# [TO DO]
Please pull out every line of the records that contains the string "rotation", and copy each one in full.

(DATA PROVIDED begins)

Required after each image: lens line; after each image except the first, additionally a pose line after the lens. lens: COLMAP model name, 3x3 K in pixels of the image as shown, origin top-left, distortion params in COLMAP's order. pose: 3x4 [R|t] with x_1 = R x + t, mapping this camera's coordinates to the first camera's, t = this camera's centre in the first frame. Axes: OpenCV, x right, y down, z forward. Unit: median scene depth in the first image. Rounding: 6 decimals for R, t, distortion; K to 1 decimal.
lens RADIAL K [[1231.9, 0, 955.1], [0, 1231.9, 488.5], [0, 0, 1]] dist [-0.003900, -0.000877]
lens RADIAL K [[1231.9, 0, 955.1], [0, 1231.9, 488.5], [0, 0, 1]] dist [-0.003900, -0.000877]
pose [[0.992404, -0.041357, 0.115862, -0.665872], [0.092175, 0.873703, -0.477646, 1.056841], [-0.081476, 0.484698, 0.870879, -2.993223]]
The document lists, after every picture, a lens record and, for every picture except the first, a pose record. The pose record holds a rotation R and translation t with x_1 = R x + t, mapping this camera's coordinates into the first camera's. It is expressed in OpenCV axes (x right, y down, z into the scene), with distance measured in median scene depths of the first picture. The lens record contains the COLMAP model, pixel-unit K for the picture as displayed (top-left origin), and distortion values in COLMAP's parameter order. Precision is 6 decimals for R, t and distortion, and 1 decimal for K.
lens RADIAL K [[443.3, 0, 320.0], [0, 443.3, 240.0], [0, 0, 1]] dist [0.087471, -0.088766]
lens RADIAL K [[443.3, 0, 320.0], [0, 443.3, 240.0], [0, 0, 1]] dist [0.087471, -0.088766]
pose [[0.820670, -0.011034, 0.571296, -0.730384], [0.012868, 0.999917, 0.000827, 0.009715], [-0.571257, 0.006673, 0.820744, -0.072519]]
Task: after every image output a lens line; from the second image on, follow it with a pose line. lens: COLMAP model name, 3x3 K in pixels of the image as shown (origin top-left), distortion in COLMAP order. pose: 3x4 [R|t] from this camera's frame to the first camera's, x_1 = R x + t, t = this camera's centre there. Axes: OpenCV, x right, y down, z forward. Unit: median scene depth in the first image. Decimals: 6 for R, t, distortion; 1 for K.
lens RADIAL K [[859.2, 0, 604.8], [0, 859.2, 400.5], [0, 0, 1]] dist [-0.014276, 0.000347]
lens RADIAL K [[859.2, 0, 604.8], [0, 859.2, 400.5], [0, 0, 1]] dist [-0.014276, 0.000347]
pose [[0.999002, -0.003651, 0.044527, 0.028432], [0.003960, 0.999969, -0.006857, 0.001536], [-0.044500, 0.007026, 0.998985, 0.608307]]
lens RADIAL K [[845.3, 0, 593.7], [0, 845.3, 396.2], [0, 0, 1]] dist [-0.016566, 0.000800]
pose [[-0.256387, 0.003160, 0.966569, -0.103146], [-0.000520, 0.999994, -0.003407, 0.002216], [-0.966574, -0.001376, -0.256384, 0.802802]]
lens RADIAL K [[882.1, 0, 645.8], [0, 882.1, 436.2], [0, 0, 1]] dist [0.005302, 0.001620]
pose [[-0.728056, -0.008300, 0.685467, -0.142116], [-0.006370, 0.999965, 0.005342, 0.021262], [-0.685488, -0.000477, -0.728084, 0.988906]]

(DATA PROVIDED ends)

# [RESULT FOR THIS TASK]
The document lists, after every picture, a lens record and, for every picture except the first, a pose record. The pose record holds a rotation R and translation t with x_1 = R x + t, mapping this camera's coordinates into the first camera's. It is expressed in OpenCV axes (x right, y down, z into the scene), with distance measured in median scene depths of the first picture. The lens record contains the COLMAP model, pixel-unit K for the picture as displayed (top-left origin), and distortion values in COLMAP's parameter order. Precision is 6 decimals for R, t and distortion, and 1 decimal for K.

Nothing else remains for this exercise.